_Stated problem:_
Return each line from the data below that contains the word "none", copied in full.

Dataset records
==*==

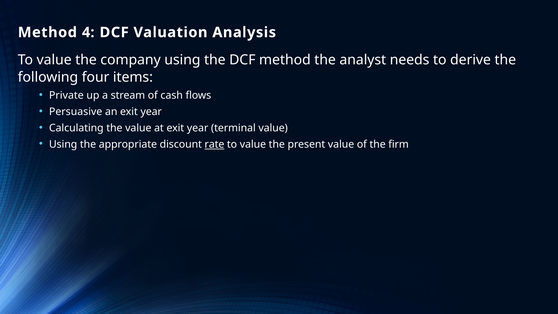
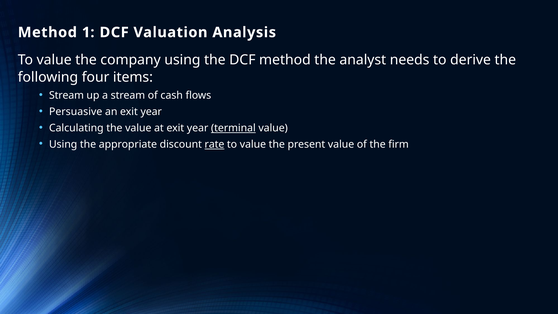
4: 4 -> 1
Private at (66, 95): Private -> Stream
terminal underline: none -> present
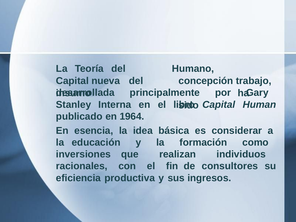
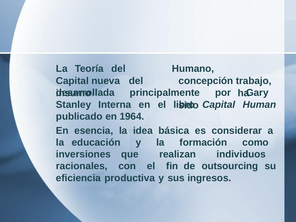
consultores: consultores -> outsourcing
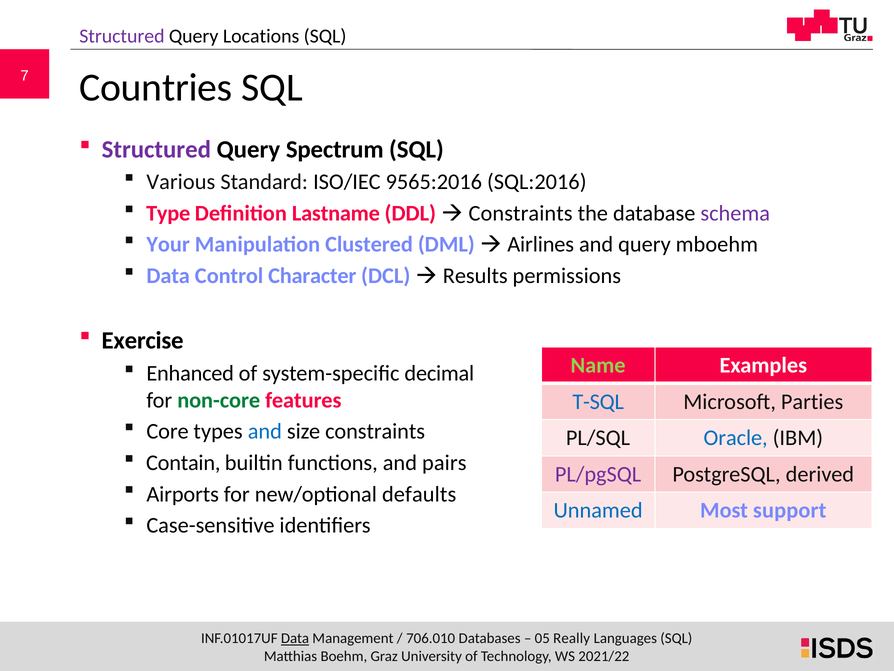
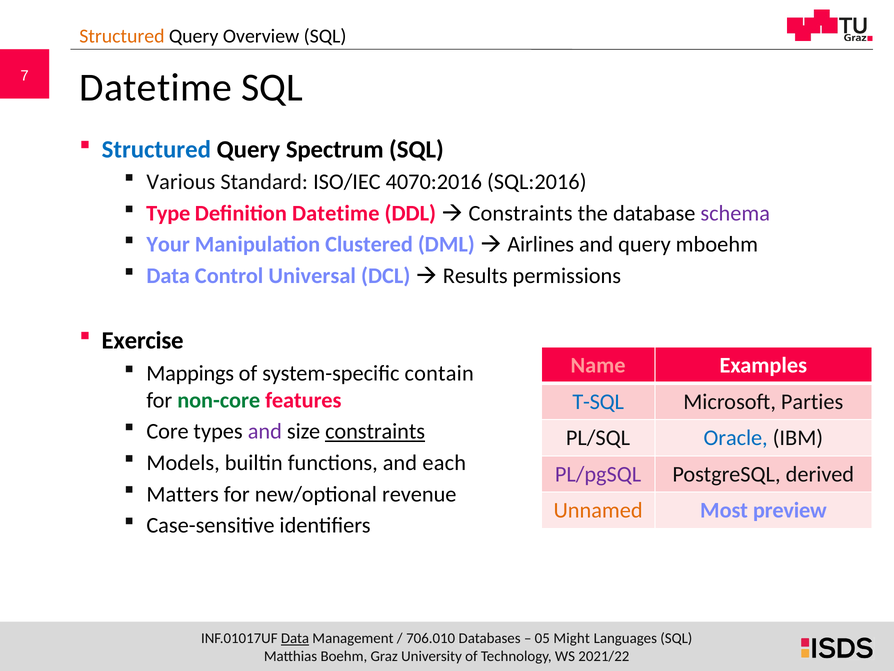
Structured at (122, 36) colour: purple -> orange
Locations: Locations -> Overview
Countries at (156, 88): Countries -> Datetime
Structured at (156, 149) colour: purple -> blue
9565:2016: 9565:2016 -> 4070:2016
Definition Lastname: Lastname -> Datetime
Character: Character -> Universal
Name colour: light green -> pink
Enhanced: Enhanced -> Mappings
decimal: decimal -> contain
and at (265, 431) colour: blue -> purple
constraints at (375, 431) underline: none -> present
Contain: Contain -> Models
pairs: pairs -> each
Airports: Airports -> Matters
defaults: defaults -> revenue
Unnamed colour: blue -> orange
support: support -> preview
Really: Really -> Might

==*==

_Worked solution:_
terminal underline: none -> present
constraints at (375, 431) underline: none -> present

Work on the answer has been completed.